Natsional’naya konferentsiya vseh plemen Livii vyrazila etomu pravitel’stvu i lideru Liviiskoii Dzhamahirii M. Kaddafi polnuyu podderzhku.
Trebuem ot Pravitel’stva Rossii srochno okazat’ vsemernuyu ekonomicheskuyu i voenno-tehnicheskuyu pomoshch’ Sirii, nahodyashchyeiisya pod ugrozoii ekonomicheskoi blokady i voennogo vtorzheniya teh zhe sil, chto ubivayut mirnoe naselenie Livii.

[Национальная конференция всех племен Ливии выразила этому правительству и лидеру Ливийской Джамахирии М.Каддафи полную поддержку.
Требуем от Правительства России срочно оказать всемерную экономическую и военно-техническую помощь Сирии, находящейся под угрозой экономической блокады и военного вторжения тех же сил, что убивают мирное население Ливии.]

fn4: Sologubovsky also claimed that the ‘extremist opposition want to realize what they call democracy through a non-democratic way, pointing out that dialogue is the only way to get out of the crisis in Syria’. Presumably, then, his advocacy for arming the dictatorial regime was arming for peace.

(Edited, 11.15am, 30th August 2011; updated with Mark Durney’s information, 11.40pm, 30th August 2011; updated with archaeological opinion, 1.55pm, 31st August 2011; updated with more propaganda material, 1am, 1st September 2011; updated with more public opinion and archaeological opinion, 2.10am, 5th September 2011.)

4 Responses to “Libya: bombing, looting; lobbying and churnalism”

  1. SAMARKEOLOG, when I last spoke with Dr.

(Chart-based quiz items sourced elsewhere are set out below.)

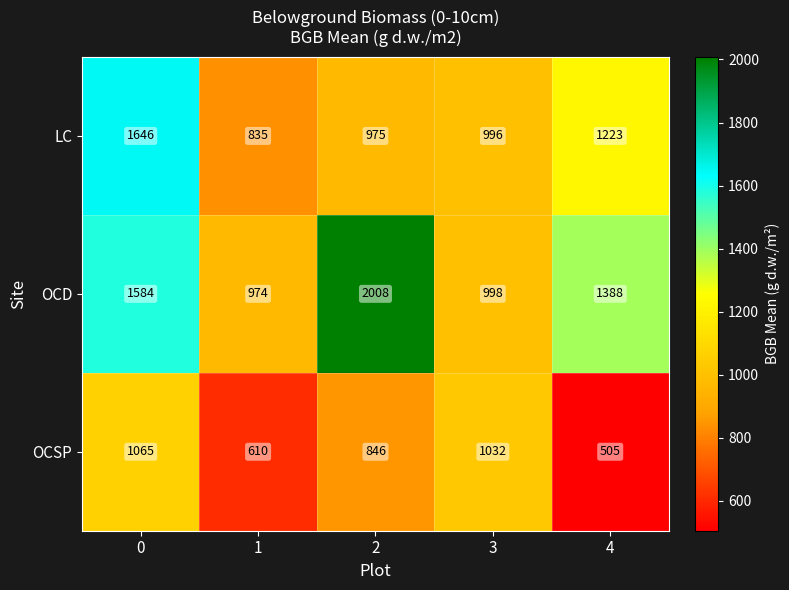

What is the difference between the highest and lowest values at 3?

36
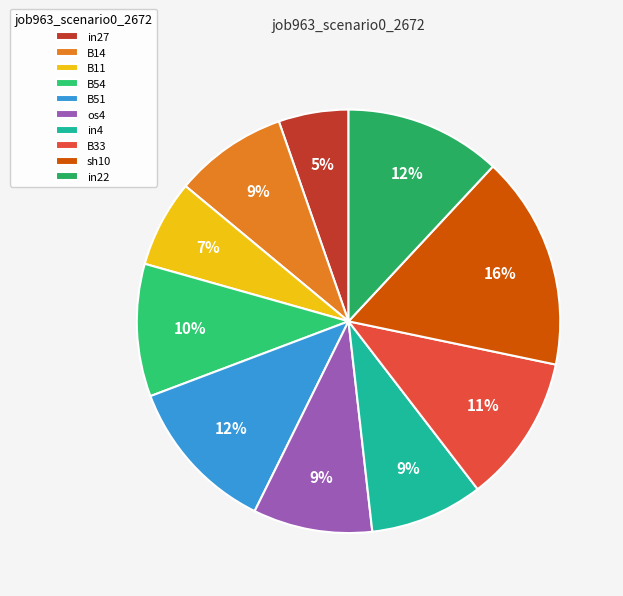

To the nearest percent, what is the combined percentage of B11 and os4?

16%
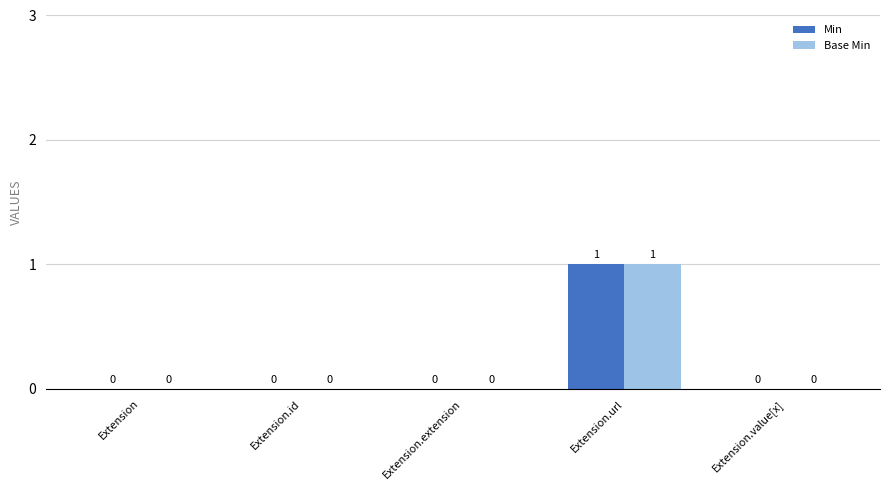

How many Base Min values are between 0 and 1?

5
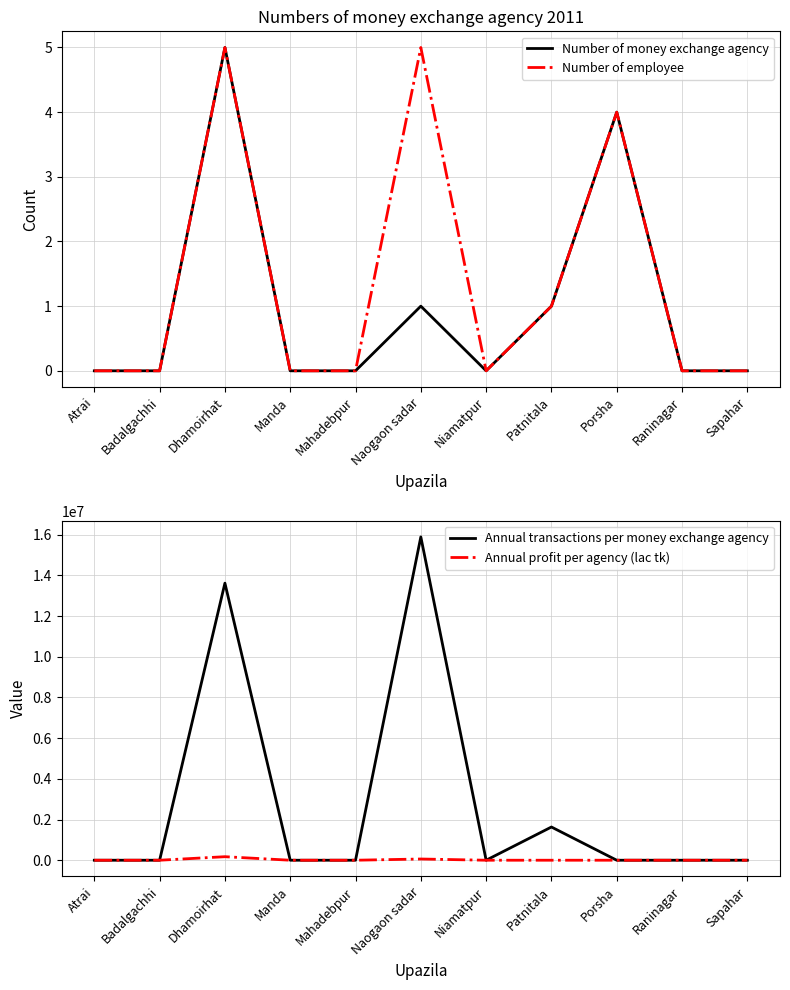

What is the difference between the second highest and second lowest values in the Number of money exchange agency series?

4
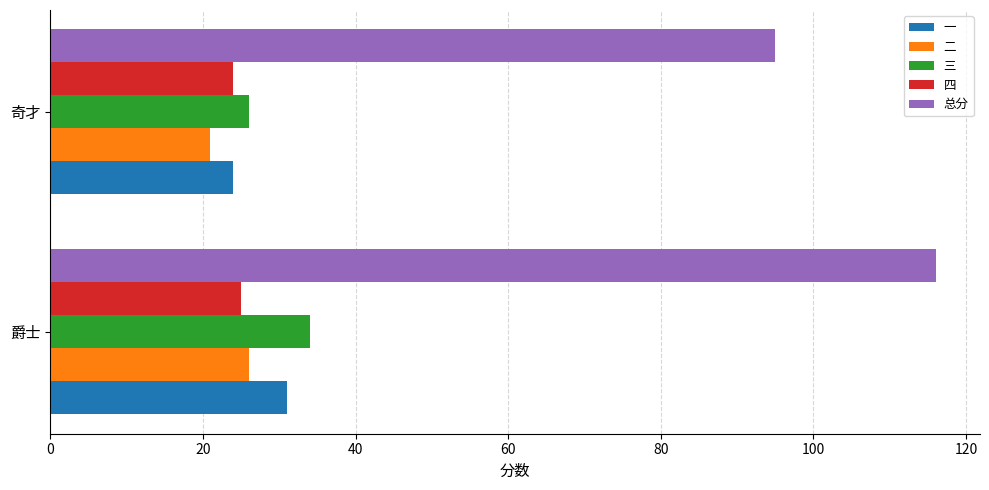

How many 总分 values are between 95 and 116?

2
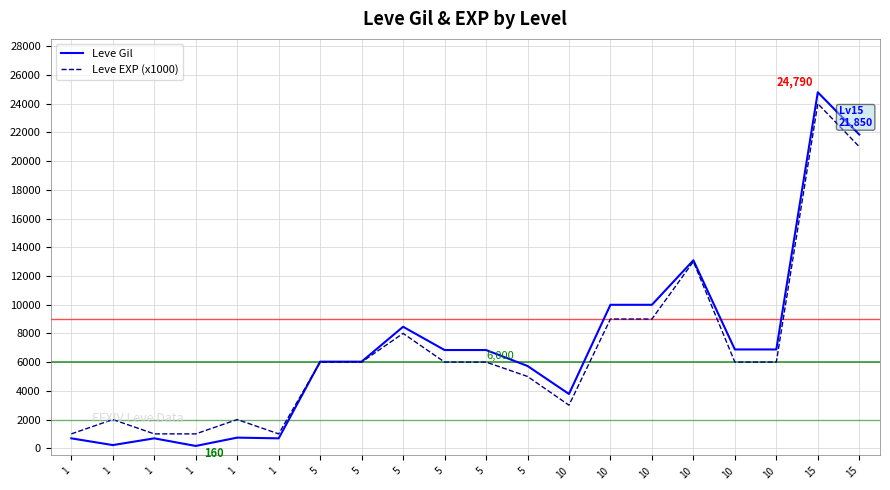

Which series ends up on top after the final intersection of Leve Gil and Leve EXP (x1000)?

Leve Gil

Laurie Rush she had mentioned how significant it was that the US Army and NATO collaborated on developing a no strike list of cultural heritage institutions and sites around Libya within 36hrs after the strikes were announced. The stories of looting and heritage destruction sound like nothing more than misinformed journalism, or better yet, propaganda.